• _MATERIAL TO PROCESS_:
────

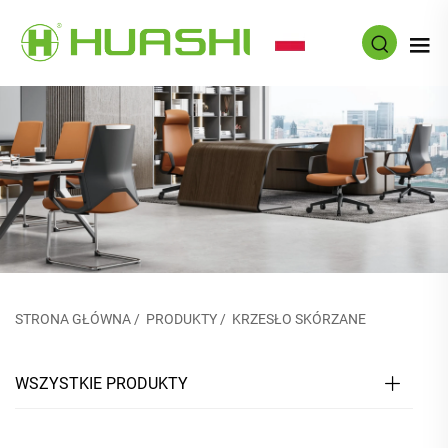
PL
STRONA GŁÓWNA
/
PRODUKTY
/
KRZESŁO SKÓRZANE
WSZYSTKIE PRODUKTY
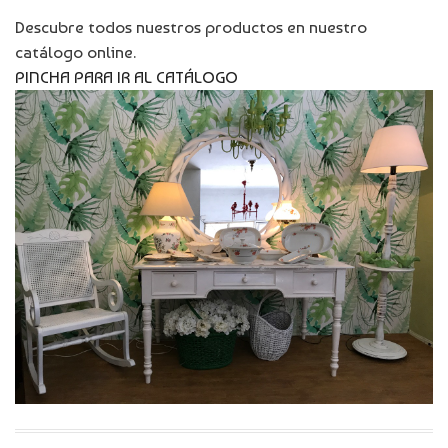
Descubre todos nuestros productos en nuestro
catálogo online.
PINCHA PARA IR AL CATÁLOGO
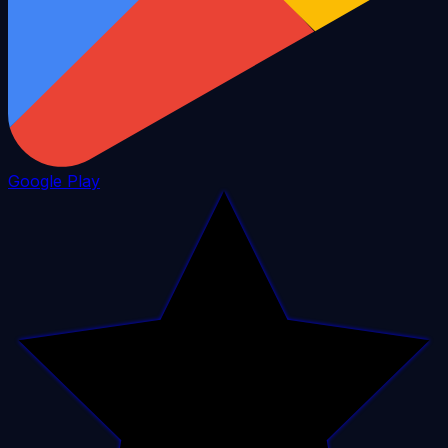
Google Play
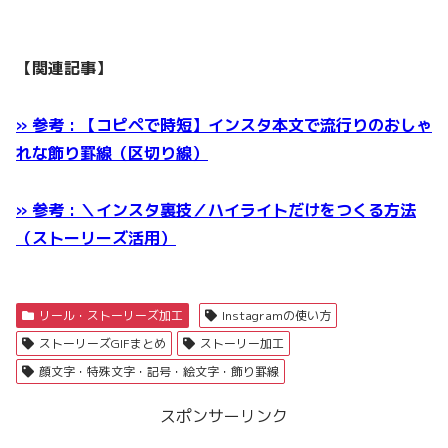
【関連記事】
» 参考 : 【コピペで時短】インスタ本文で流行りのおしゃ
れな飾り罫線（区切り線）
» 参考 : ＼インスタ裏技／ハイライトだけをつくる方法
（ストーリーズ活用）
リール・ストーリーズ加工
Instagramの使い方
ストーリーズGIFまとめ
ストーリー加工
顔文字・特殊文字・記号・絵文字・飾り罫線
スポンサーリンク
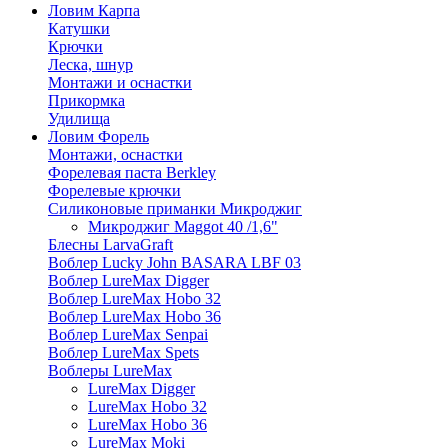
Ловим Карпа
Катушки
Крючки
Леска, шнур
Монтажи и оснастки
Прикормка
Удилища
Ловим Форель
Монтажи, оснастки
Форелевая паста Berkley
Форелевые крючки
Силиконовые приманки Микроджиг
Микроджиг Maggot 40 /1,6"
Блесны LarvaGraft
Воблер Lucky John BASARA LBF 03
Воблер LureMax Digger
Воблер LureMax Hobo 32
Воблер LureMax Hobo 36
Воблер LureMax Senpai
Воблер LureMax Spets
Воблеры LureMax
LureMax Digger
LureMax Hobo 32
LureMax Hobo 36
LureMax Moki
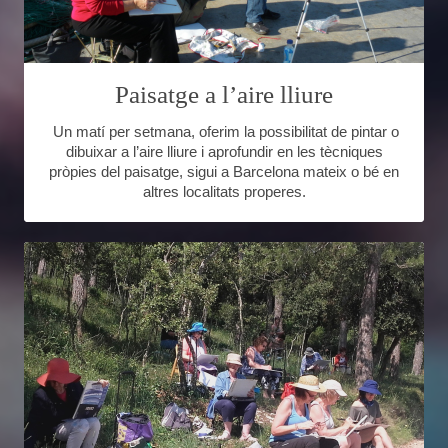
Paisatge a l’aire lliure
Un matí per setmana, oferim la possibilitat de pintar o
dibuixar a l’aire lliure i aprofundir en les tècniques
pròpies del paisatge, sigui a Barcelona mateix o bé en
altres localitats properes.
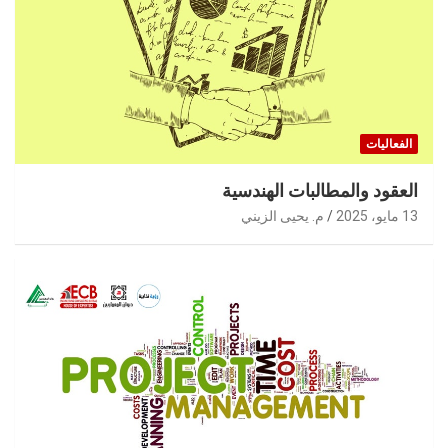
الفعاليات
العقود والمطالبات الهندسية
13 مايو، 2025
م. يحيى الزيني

────

• _TASK GOAL_: Please write out the data from the line containing "Ловим Карпа" through the end of the data, inclusive, and leave the pictures out.

• _EXERCISE ANSWER_:
Ловим Карпа
Катушки
Крючки
Леска, шнур
Монтажи и оснастки
Прикормка
Удилища
Ловим Форель
Монтажи, оснастки
Форелевая паста Berkley
Форелевые крючки
Силиконовые приманки Микроджиг
Микроджиг Maggot 40 /1,6"
Блесны LarvaGraft
Воблер Lucky John BASARA LBF 03
Воблер LureMax Digger
Воблер LureMax Hobo 32
Воблер LureMax Hobo 36
Воблер LureMax Senpai
Воблер LureMax Spets
Воблеры LureMax
LureMax Digger
LureMax Hobo 32
LureMax Hobo 36
LureMax Moki
Paisatge a l’aire lliure
Un matí per setmana, oferim la possibilitat de pintar o
dibuixar a l’aire lliure i aprofundir en les tècniques
pròpies del paisatge, sigui a Barcelona mateix o bé en
altres localitats properes.
الفعاليات
العقود والمطالبات الهندسية
13 مايو، 2025
م. يحيى الزيني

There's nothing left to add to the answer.